Filling up a gap

May 30, 2014 07:04 pm | Updated 07:04 pm IST - Delhi

For various reasons, Hindi has primarily been a language of literature and journalism and very little has been written in it on social or natural sciences. If highly respected scholars like Vasudev Sharan Agrawal, Rahul Sankrityayan and Moti Chandra, and top-notch social scientists such as Shyama Charan Dube and P. C. Joshi wrote on history, archaeology, sociology and economics in Hindi, it was an exception that proved the rule. People from the Hindi region have to remain content with translations of books in English and other languages. In most cases, the translated books are difficult to understand for two reasons. Firstly, Hindi is yet to achieve standardisation of terms and different translators employ different Hindi equivalents for the same concept. Secondly, most of these translations are done by professionals who make their living by translating books. This precludes any possibility of specialisation. Therefore, in many cases, people who do not have much familiarity with the subject end up delivering translations that are difficult to understand. In any case, even very good translations can never be a substitute for original writing.

Against this background, a joint initiative of Centre for the Study of Developing Societies and Vani Prakashan has come as a very pleasant surprise as they have started Hindi’s first peer-reviewed journal “Pratiman: Samay Samaj Sanskriti” (Paradigm: Time Society Culture)) with the declared objective of “combining original thinking in Hindi with systematic research methodology and practices”. It is a half-yearly journal and its third issue came out earlier this month. While the first two issues offer mixed fare on various subjects, the third one appropriately focuses on the world of Indian voters as its publication coincided with the Lok Sabha elections. CSDS has in any case acquired formidable expertise over the years in conducting election surveys and analysing poll results.

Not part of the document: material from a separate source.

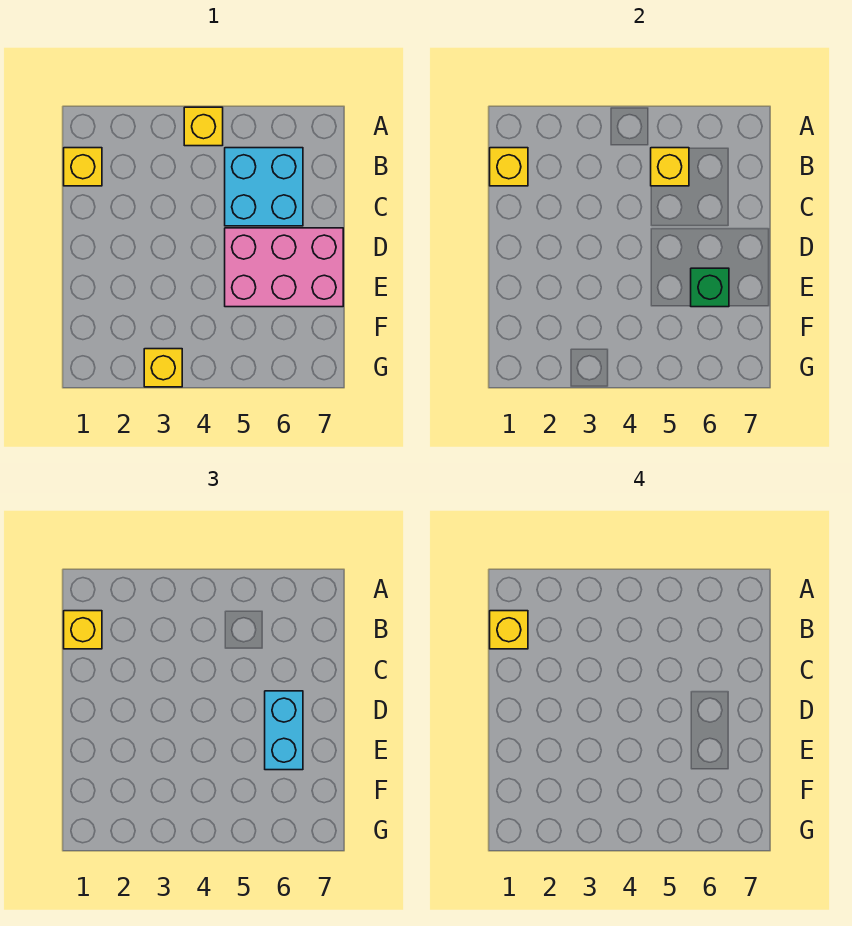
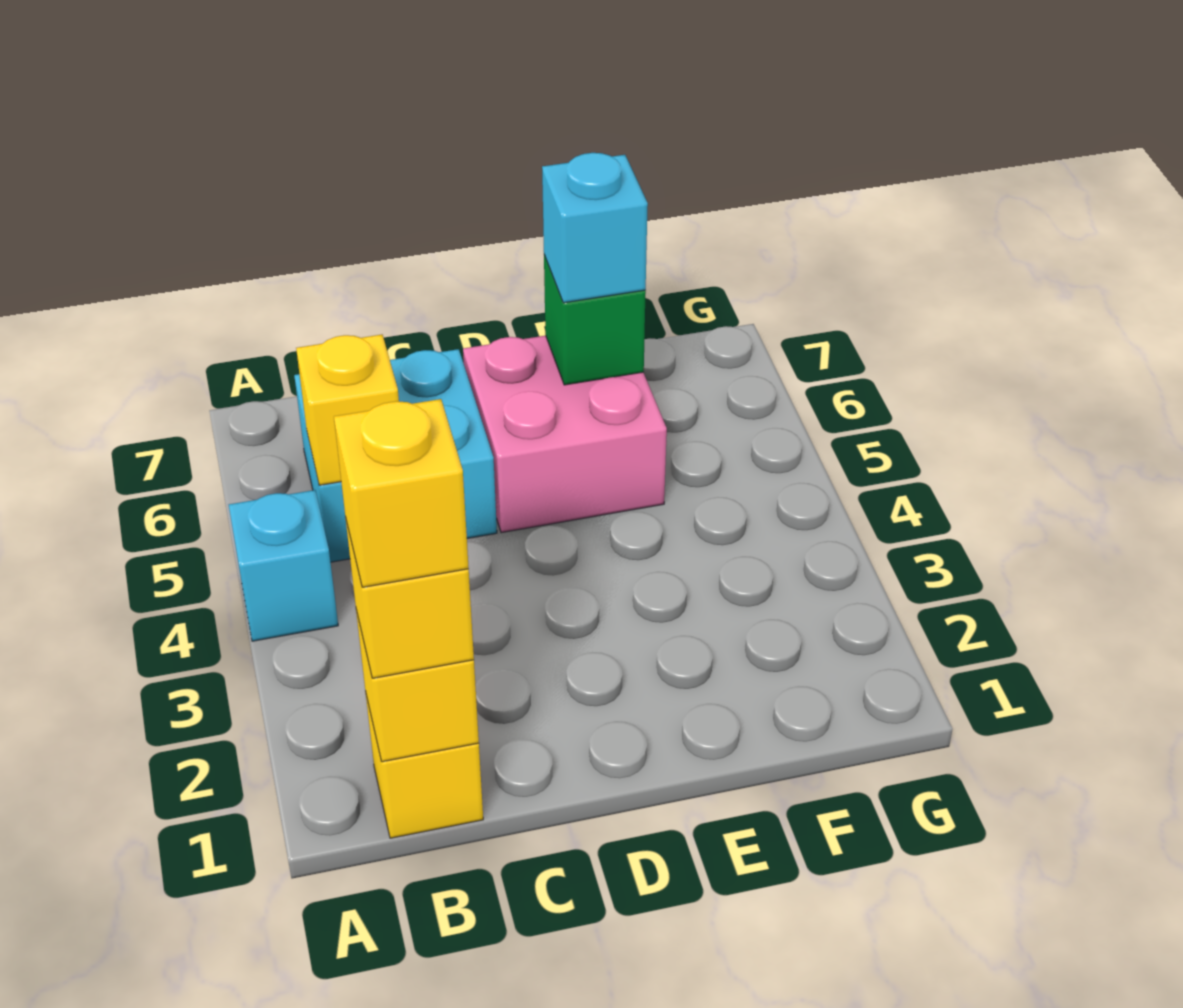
yellow 1x1 brick [184,107,223,146] -> cyan 1x1 brick [229,490,338,641]
pink 2x3 brick [225,228,343,307] -> pink 2x2 brick [463,336,667,533]
cyan 1x2 brick [265,691,303,770] -> cyan 1x1 brick [542,153,648,303]
yellow 1x1 brick [144,349,182,387] -> none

It is heartening to observe that the journal makes a conscious and much-needed attempt to introduce academic and intellectual rigour to the world of Hindi writing. As chief editor Abhay Kumar Dube points out in his editorial to the first issue, Hindi literary journals over the past three decades have published a large number of articles on non-literary subjects. They include both translations as well as original writings. However, while they offer us a glimpse of the kind of serious original thinking that is taking place in the Hindi region, they also make us aware that the writers are not well versed in the established practices of academic research. In a different context, eminent historian Romila Thapar recently said something quite similar to me in the course of a long interview: “There is a division between historians who are professionally trained and are familiar with the methods of historical analysis, and amateurs who read six books and write a seventh.” As the journal is striving to achieve academic excellence and intellectual rigour, it should do nothing to exacerbate the terminological anarchy that has been prevailing in Hindi in the absence of standardisation. In fact, it should make every effort to get Hindi rid of this problem. However, one was shocked to see ‘populism’ rendered as ‘janvad’ in an article by Aditya Nigam. As is common knowledge, ‘janvad’ is used by Marxists of all hues to denote ‘democracy’ and the term has been in use for six or seven decades. The Hindi terms employed for ‘populism’ are ‘loklubhavanvad’ or ‘lokpriyatavad’. Now, suddenly, ‘janvad’ is being used as the Hindi equivalent of ‘populism’ in the mistaken belief that ‘lok’ is a one-dimensional word that refers to only ‘folk’, while the reality is that it means ‘world’ or ‘realm’ as well as ‘people’. If one were to accept Nigam’s logic, Lok Sahba should also change its name because it its present form, according to him, it would mean an assembly of the folk. The real issue is: Can the history of a word and its usage be changed in one stroke of pen, howsoever mighty that pen may be? That too in the name of academic rigour? The journal is also heavily tilted towards the well-known ideological preferences of CSDS, an unduly great emphasis on ‘Indianness’ being one of them.